Koutarou menghentikan ceritanya, ia mengambil napas dalam dan menghembuskannya perlahan.

“Salah gue yang ninggalin kakak gue waktu itu. Gue udah nyebrang jalan duluan. Tapi karena kakak gue terlalu sibuk sama HP dia, dia nggak fokus sama jalan. Waktu lampu hijau udah nyala, kakak gue nyebrang. Dan ... lo tau apa yang terjadi.” Koutarou beralih menatap Rintarou. “Kakak gue ketabrak mobil. Gue pengen lari nolongin, tapi gue terlalu syok. Gue nggak bisa apa-apa. Cuma bisa ngeliat kakak gue udah jatuh di aspal dan mobil yang nabrak kakak gue kabur gitu aja. Kakak gue nggak selamat karena kehabisan darah sama gegar otak parah, Sun.”

“Makanya, waktu liat lo tadi. Gue panik. Gue nggak mau lagi ngalamin apa yang dulu pernah gue alami. Gue takut lo beneran ketabrak. Gue lari, dan untungnya masih sempat. Gue reflek marah dan banting HP lo karena gue takut nasib lo kayak kakak gue, Sun.” Koutarou akhirnya menunduk, memejamkan matanya erat-erat. Berusaha sekuat mungkin agar tidak meneteskan air mata.

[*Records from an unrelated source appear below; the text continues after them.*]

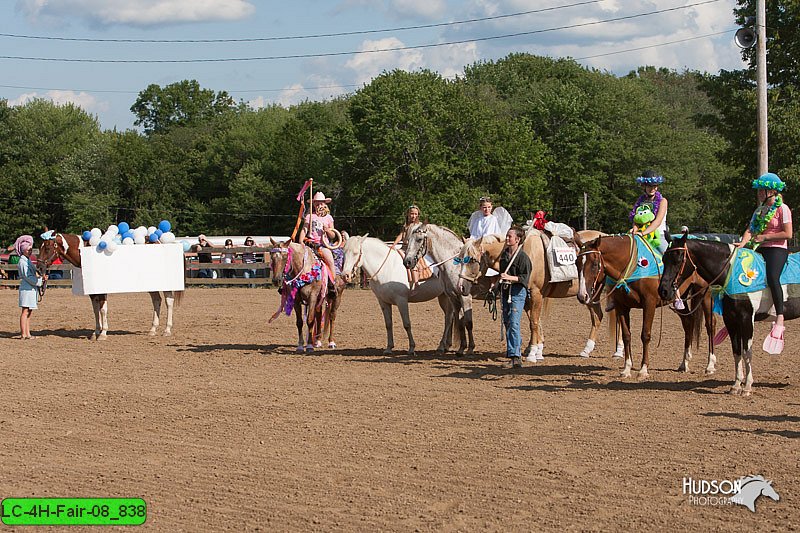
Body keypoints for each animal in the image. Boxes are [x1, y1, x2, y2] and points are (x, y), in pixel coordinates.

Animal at [37, 232, 183, 338]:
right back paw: (152, 330)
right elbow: (95, 310)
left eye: (48, 248)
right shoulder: (93, 291)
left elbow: (102, 309)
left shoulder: (102, 290)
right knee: (157, 300)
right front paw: (95, 332)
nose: (39, 267)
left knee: (169, 301)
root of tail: (160, 241)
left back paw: (167, 330)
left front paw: (103, 333)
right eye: (40, 248)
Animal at [400, 222, 476, 356]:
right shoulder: (453, 297)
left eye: (419, 239)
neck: (455, 264)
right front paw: (462, 348)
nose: (407, 262)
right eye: (408, 240)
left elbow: (468, 322)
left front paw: (471, 348)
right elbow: (460, 322)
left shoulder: (465, 297)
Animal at [456, 228, 620, 358]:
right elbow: (533, 321)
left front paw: (534, 352)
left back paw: (608, 351)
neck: (525, 252)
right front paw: (535, 348)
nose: (461, 287)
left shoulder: (536, 293)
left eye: (472, 260)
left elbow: (534, 322)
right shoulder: (526, 295)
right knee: (599, 316)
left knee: (604, 316)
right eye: (459, 258)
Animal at [572, 234, 716, 378]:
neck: (632, 267)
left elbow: (645, 335)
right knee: (688, 322)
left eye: (595, 264)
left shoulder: (649, 303)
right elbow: (626, 335)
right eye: (576, 263)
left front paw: (643, 369)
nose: (582, 295)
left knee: (710, 325)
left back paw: (710, 365)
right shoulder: (622, 306)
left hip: (705, 293)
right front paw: (627, 369)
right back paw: (684, 363)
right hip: (681, 300)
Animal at [660, 233, 796, 394]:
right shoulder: (731, 320)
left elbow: (747, 352)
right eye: (664, 259)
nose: (663, 291)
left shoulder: (746, 319)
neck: (731, 274)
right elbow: (736, 352)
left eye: (678, 259)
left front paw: (747, 387)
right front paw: (736, 385)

Koutarou sedikit terkejut ketika merasakan elusan pelan pada kedua tangannya yang entah sejak kapan sudah mengepal. Perlahan Koutarou merenggangkan kepalan tangannya, beralih menggenggam tangan Rintarou yang sebelumnya mengelus tangannya.

I’m sorry to hear that, Kak.” Rintarou berbisik. “Thank you, Kak. Kalo nggak ada lo, gue nggak akan ada di sini sekarang ini.”

Koutarou hanya mengangguk kecil, kepalanya kembali menunduk. Tangannya kini semakin erat menggenggam tangan Rintarou. “Gue bersyukur, gue tepat waktu.” Koutarou berbisik.

Di luar kamar Koutarou, beberapa teman mereka hanya bisa diam. Mereka tidak menyangka jika Koutarou menyimpan rasa sakit yang begitu dalam. Koutarou yang biasanya terlihat ceria dan sering bercanda, malam itu, mereka melihat sisi lain dari Koutarou yang belum pernah mereka lihat sebelumnya.